- Hanemann performing on keyboards at the 2007 Long Island Maritime Festival

Background information
- Born: May 1, 1953 (age 73) New Orleans, Louisiana, U.S.
- Genres: Hard rock, heavy metal, progressive rock
- Occupation: Musician
- Instruments: Bass guitar, vocals, keyboards, synthesizer, strings
- Years active: 1975–present
- Label: Atlantic

= Felix Hanemann =

American singer and musician (born 1953)

Felix Hanemann (born May 1, 1953) is an American singer and musician.

==Biography==
===Early life===
He graduated from Warren Easton High School and attended the University of New Orleans and Loyola (Music Major, English Minor).

He joined his first band, The Salt & Pepper Conspiracy, when he was 14 yrs old. In 1972 he put together the band Shepherd’s Bush with Randy Jackson as the lead guitarist.

===Career===
Hanemann formed the band Zebra in February 1975 with guitarist and singer Randy Jackson and drummer Guy Gelso, with Felix playing bass, keyboards and backing vocals. Atlantic Records signed Zebra in 1982 and their self-titled debut record was released in March 1983. The album stayed on the Billboard charts for eight months, peaking at number 29. Zebra has continued to record and perform, going into their third decade with six albums to their credit.
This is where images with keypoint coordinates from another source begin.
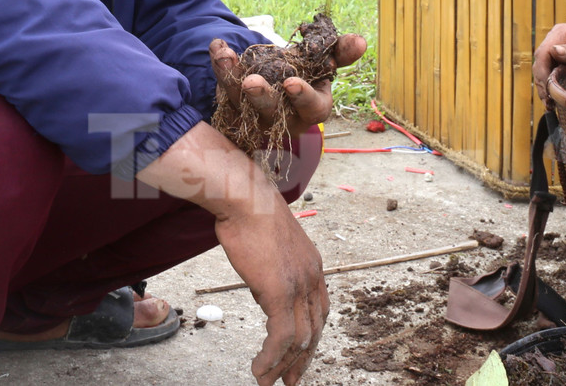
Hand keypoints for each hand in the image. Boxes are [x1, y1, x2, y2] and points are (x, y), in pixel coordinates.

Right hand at [137, 126, 326, 385]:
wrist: (245, 199)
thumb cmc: (250, 216)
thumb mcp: (269, 248)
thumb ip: (273, 271)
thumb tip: (264, 292)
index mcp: (313, 266)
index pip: (320, 311)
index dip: (311, 337)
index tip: (299, 356)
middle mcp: (312, 277)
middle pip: (314, 329)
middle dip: (301, 359)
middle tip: (289, 381)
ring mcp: (299, 285)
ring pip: (300, 338)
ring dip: (283, 365)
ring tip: (267, 381)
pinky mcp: (280, 291)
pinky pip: (281, 336)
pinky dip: (271, 357)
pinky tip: (259, 368)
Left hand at [211, 33, 366, 134]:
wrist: (278, 80)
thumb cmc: (307, 73)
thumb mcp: (323, 62)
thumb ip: (340, 52)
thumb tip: (360, 41)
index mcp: (311, 109)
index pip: (311, 110)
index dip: (302, 97)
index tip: (291, 83)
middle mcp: (282, 119)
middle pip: (270, 112)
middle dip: (261, 96)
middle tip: (251, 82)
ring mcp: (254, 117)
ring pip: (240, 102)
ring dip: (231, 77)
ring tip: (225, 54)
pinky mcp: (232, 109)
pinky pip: (222, 90)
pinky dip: (221, 67)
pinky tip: (219, 47)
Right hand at [531, 5, 565, 103]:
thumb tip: (554, 51)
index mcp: (559, 33)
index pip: (542, 53)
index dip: (542, 73)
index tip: (548, 90)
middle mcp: (555, 40)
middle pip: (541, 62)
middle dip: (542, 83)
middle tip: (548, 102)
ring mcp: (558, 49)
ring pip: (544, 69)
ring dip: (545, 86)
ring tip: (549, 104)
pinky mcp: (562, 58)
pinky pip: (552, 71)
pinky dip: (551, 85)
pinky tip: (554, 98)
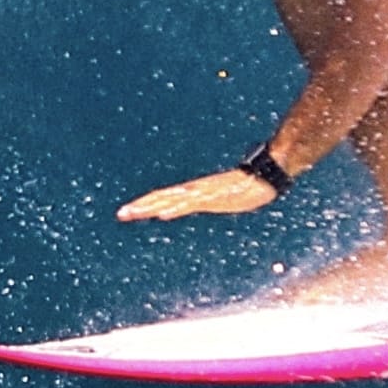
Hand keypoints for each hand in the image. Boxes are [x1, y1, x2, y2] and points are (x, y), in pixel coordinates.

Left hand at [118, 165, 284, 222]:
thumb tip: (200, 203)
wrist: (267, 173)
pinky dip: (176, 208)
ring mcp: (204, 194)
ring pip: (172, 200)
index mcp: (196, 191)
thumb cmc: (248, 185)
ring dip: (151, 207)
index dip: (146, 203)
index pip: (165, 197)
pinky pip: (192, 205)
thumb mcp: (224, 198)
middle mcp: (195, 190)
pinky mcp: (215, 198)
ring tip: (133, 212)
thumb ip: (211, 200)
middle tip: (120, 214)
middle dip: (141, 206)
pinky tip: (163, 213)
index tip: (129, 211)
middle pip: (162, 198)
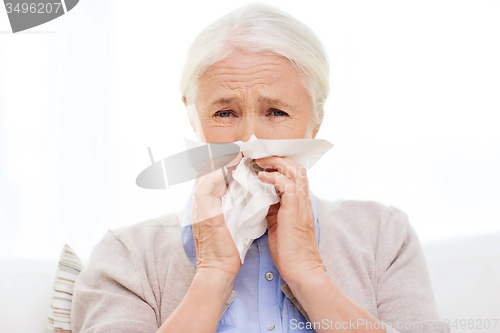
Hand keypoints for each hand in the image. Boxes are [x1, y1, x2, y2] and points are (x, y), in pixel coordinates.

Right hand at [191, 152, 243, 278]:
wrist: (219, 270)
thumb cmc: (228, 249)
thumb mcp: (231, 221)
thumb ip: (232, 204)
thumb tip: (245, 190)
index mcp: (205, 205)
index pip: (209, 176)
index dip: (221, 163)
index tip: (237, 153)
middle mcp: (199, 203)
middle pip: (204, 171)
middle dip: (220, 157)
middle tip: (238, 147)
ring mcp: (199, 207)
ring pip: (205, 174)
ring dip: (220, 161)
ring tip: (237, 151)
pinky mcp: (205, 212)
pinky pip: (207, 185)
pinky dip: (219, 172)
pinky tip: (232, 164)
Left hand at [255, 156, 325, 286]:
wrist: (301, 270)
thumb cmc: (289, 251)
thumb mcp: (278, 224)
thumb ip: (272, 208)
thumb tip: (259, 196)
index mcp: (300, 202)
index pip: (294, 174)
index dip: (280, 164)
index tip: (263, 160)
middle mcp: (303, 200)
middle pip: (296, 167)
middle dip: (277, 158)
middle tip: (259, 156)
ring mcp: (301, 204)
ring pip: (294, 171)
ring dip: (276, 163)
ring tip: (259, 161)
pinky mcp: (295, 211)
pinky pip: (287, 186)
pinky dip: (274, 177)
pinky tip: (262, 176)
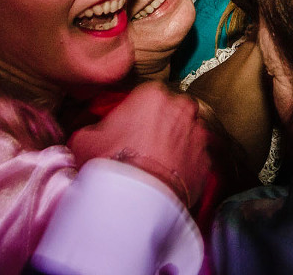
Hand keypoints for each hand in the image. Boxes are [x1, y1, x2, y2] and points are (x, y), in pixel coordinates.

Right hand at [68, 81, 212, 208]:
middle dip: (165, 123)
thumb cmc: (111, 162)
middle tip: (147, 143)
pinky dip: (187, 165)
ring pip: (189, 133)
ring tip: (159, 163)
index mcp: (153, 93)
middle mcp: (181, 108)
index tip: (132, 127)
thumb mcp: (85, 140)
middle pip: (174, 110)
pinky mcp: (207, 160)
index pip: (149, 95)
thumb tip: (91, 135)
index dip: (140, 112)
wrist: (137, 198)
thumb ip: (92, 130)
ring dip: (178, 143)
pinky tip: (170, 178)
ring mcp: (198, 134)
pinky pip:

In 2000 Hanemann released his first solo album, entitled “Rock Candy” and in 2006 he became a member of the band Harry Slash & The Slashtones.

Felix was also the keyboardist/bassist for the popular metro New York area Led Zeppelin tribute band Hindenberg, which also features fellow Slashtoner Steve "Budgie" Werner (drums) and Karl Cochran (guitar), both veterans of the Ace Frehley band amongst other endeavors. Hindenberg's singer is Michael McEwan, also of A Perfect Tool.